Monday, November 16, 2009

Upgraded Supercomputer at ORNL Regains Top Crown

Via NetworkWorld.com -

A Cray supercomputer at Oak Ridge National Laboratory has regained the title of the world's most powerful supercomputer, overtaking the installation that was ranked at the top in June, while China entered the Top 10 with a hybrid Intel-AMD system.

The upgraded Jaguar supercomputer at Oak Ridge, in Tennessee, now boasts a speed of 1.759 petaflops from its 224,162 cores, while the IBM Roadrunner system at the U.S. Department of Energy's Los Alamos National Laboratory in New Mexico slowed slightly to 1.042 petaflops after it was repartitioned. A petaflop is one thousand trillion calculations per second.

The list of the Top 500 supercomputers, set to be released on Monday during the SC09 supercomputing conference in Portland, Oregon, is compiled twice a year and is now in its 34th installment. The total capacity of the systems on the new list is 27.6 petaflops, up from 22.6 petaflops on the previous list in June.

Roadrunner debuted in June 2008 as the first computer to surpass 1 petaflop on the Linpack benchmark test used to rank systems in the Top 500. It held the top spot in June 2009 with 1.105 petaflops, but lost its place after being repartitioned. Jaguar, which was in second place in June with 1.059 petaflops, was upgraded with new processors and surged ahead to take the lead. It is based on the Cray XT5 Linux supercomputer platform, which uses Advanced Micro Devices Opteron (AMD) processors. Its total peak capability is 2.3 petaflops.

The No. 3 system is Kraken, at the National Institute for Computational Sciences at the University of Tennessee, which performs at 832 teraflops. This Cray XT5 supercomputer was ranked No. 6 in June, when it was rated at just 463 teraflops.
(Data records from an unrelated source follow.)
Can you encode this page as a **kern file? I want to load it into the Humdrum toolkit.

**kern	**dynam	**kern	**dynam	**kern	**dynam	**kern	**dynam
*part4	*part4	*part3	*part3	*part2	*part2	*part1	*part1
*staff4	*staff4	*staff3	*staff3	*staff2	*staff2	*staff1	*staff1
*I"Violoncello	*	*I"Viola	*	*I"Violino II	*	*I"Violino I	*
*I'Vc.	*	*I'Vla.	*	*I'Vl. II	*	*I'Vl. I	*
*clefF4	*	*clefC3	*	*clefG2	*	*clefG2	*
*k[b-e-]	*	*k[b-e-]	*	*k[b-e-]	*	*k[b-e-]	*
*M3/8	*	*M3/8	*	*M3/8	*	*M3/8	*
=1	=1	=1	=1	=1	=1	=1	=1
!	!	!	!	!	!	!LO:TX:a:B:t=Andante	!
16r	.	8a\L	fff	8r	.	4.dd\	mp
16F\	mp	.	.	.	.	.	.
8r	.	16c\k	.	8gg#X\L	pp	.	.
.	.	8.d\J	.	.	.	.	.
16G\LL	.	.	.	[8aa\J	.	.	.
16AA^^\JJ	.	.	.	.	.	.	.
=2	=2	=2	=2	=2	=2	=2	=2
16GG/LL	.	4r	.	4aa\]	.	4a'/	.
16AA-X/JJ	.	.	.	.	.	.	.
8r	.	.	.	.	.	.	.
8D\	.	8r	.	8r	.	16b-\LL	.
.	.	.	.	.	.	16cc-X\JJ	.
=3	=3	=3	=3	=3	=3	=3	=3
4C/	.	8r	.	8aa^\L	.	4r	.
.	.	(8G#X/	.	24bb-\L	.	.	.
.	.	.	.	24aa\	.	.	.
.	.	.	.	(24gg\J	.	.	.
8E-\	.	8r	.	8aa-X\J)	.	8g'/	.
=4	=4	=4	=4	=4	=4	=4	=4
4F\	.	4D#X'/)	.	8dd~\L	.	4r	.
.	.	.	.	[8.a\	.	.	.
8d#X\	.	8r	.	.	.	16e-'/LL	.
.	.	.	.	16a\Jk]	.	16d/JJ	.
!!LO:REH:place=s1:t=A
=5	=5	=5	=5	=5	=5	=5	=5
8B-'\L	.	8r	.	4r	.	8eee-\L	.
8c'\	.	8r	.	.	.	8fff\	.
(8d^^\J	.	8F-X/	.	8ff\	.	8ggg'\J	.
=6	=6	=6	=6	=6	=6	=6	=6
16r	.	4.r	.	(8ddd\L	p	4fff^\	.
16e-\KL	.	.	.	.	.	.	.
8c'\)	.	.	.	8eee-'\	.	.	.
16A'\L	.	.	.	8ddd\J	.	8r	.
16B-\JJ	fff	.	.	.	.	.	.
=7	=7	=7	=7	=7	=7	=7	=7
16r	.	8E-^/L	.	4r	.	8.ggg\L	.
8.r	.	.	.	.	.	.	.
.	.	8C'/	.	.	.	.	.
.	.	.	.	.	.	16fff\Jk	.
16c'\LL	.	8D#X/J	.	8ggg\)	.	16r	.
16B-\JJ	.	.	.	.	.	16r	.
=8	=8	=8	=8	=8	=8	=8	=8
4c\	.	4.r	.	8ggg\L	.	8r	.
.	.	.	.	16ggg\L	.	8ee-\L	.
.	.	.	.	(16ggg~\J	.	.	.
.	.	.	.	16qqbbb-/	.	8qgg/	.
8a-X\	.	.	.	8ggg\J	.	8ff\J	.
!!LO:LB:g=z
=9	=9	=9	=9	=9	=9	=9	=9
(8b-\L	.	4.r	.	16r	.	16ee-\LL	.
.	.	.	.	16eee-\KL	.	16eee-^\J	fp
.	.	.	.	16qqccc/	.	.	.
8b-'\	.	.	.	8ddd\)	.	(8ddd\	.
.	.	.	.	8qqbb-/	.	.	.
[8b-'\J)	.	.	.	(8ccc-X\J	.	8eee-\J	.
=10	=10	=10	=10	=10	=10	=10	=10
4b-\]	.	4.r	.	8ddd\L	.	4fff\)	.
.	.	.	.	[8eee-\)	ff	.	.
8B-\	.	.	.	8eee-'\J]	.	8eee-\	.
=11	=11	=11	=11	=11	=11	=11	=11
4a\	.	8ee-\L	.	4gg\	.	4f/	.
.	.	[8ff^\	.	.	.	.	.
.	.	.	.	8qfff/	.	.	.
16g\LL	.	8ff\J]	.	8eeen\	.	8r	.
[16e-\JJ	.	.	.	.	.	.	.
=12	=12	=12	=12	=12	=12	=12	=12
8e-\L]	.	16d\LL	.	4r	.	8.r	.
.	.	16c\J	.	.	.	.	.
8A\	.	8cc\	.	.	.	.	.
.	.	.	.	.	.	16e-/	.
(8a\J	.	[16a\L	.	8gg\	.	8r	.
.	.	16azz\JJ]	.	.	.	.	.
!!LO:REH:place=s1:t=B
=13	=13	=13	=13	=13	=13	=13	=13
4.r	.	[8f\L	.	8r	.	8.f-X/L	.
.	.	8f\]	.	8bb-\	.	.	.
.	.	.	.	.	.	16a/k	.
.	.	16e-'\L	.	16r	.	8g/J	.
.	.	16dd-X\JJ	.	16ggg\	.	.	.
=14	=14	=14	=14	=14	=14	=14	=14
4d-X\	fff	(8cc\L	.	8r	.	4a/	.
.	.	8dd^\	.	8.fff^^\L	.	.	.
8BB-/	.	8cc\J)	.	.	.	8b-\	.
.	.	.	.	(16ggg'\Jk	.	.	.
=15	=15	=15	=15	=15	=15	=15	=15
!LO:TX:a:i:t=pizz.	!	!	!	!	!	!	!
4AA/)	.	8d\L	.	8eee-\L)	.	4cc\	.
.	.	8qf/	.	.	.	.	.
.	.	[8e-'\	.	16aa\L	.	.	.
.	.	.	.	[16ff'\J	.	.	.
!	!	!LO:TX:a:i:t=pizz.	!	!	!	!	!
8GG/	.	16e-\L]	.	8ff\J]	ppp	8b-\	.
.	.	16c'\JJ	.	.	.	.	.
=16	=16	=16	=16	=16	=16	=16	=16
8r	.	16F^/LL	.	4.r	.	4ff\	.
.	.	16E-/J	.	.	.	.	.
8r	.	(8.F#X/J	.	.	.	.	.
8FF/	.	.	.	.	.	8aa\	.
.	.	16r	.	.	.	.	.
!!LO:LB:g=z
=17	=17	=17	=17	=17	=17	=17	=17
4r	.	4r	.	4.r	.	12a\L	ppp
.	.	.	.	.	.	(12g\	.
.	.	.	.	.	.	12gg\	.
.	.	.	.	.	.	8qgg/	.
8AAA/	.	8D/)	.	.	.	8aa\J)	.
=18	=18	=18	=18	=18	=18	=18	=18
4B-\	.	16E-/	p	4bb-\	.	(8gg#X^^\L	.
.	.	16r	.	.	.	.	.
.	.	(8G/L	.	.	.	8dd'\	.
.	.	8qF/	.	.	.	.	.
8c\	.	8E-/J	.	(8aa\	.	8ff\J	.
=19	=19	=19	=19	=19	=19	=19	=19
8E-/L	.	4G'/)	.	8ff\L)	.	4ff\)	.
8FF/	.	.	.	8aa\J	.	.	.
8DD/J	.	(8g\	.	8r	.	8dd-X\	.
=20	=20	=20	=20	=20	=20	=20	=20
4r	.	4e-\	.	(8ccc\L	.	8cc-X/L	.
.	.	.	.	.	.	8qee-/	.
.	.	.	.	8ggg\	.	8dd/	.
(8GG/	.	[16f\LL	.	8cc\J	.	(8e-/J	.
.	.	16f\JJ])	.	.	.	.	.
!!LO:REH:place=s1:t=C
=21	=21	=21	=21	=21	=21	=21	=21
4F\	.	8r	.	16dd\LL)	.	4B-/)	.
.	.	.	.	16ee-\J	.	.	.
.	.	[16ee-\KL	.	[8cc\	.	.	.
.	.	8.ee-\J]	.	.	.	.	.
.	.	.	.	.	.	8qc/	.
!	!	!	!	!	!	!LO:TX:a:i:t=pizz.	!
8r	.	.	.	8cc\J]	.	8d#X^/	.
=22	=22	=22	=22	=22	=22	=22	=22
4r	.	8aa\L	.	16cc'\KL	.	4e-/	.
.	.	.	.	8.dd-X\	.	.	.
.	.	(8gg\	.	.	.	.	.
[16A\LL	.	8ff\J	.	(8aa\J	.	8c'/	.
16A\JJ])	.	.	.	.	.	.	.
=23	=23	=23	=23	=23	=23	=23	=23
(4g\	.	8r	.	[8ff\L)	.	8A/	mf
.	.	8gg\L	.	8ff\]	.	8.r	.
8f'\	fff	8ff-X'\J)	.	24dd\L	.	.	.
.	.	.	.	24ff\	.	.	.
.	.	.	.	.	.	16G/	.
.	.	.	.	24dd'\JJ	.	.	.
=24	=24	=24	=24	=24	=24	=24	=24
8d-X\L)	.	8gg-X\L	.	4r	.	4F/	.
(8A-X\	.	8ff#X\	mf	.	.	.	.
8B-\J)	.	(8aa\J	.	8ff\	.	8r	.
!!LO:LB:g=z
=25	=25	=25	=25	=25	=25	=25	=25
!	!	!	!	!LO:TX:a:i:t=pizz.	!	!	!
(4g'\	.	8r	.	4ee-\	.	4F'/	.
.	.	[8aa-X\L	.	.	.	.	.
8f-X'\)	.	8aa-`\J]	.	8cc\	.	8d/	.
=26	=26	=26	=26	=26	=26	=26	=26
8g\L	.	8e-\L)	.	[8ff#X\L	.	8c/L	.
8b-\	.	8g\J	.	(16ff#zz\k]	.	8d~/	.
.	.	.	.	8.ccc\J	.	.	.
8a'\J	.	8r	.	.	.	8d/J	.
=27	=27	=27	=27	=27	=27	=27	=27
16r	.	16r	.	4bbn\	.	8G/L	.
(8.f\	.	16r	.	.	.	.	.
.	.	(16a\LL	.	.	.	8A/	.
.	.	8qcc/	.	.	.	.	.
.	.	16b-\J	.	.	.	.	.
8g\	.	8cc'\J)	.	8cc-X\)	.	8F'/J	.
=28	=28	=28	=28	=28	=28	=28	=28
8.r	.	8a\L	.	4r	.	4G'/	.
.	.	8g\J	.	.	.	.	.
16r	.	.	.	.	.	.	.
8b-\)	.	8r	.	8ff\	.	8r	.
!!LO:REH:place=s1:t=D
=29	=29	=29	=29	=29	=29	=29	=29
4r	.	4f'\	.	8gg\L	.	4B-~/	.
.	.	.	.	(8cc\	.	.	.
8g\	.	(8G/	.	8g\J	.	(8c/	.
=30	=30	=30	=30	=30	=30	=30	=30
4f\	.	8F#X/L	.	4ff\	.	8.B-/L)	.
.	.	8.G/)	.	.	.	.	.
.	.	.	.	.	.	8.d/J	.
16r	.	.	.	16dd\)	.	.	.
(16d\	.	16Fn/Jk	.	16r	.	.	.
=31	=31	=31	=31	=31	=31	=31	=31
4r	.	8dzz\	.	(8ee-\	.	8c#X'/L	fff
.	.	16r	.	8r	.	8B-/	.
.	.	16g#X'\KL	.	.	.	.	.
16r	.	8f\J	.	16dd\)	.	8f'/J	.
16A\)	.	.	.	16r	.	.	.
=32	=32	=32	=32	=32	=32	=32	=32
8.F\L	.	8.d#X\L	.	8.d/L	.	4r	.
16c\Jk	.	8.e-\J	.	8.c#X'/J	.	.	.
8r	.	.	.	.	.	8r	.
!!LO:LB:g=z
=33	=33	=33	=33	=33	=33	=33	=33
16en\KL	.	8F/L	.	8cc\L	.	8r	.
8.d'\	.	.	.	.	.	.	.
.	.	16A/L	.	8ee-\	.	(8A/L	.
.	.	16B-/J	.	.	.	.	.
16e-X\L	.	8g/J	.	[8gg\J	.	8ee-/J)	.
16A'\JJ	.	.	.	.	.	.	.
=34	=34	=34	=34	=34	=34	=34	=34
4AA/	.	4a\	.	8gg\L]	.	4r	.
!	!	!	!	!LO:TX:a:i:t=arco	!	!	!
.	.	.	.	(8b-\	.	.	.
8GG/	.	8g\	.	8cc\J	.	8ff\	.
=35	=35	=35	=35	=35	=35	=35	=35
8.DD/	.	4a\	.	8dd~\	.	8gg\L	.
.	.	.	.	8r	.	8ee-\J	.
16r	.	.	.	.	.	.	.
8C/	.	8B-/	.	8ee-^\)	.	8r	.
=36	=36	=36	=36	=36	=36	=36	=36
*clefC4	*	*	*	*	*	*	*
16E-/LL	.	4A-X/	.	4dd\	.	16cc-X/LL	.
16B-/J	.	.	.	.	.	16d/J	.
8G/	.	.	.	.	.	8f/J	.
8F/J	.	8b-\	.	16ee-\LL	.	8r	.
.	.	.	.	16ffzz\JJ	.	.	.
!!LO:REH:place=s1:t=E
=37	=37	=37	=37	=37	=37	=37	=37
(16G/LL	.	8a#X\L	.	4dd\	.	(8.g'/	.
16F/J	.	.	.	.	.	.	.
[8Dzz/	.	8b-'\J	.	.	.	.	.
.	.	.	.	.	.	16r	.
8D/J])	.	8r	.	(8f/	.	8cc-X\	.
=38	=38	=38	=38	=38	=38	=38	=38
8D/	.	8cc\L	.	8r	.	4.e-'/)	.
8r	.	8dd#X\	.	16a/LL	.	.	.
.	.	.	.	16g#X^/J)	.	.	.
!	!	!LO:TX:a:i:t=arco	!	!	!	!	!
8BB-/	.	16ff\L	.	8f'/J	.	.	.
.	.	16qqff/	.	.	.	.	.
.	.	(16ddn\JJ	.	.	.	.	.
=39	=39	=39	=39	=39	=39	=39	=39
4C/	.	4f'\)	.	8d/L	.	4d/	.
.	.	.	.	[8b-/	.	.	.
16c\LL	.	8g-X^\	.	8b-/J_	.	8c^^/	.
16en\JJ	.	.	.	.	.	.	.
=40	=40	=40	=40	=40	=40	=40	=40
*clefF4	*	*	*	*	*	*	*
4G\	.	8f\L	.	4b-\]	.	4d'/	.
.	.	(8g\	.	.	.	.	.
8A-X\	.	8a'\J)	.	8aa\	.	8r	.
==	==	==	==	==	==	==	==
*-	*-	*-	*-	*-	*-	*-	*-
China's fastest supercomputer ever, the Tianhe-1 in the city of Tianjin, achieved 563 teraflops for the No. 5 ranking. It uses Intel Xeon processors with Advanced Micro Devices GPUs (graphics processing units) as accelerators. Each node of the 71,680-core system has two Xeons attached to two AMD GPUs, according to the compilers of the Top 500 list. Tianhe-1 was built by the National University of Defense Technology for the National SuperComputer Center and is intended to provide high-performance computing services in northeastern China. Applications will include petroleum exploration and aircraft design.

The only other Top 10 system outside the U.S. was Jugene, built by IBM at the Forschungszentrum Juelich in Germany, which was ranked No. 4. U.S. computers dominated the Top 500 overall, making up 277 of the systems, with Europe accounting for 153 and Asia for 50. Just to make it onto the new Top 500 list, a computer needed to achieve at least 20 teraflops, up from 17.1 teraflops earlier this year.

Intel processors power 402 of the systems on the list, or 80.4 percent, up slightly from 399 in June. The IBM Power architecture is the second most commonly used, with 52 systems, down from 55. AMD's Opteron family appears in 42 of the systems.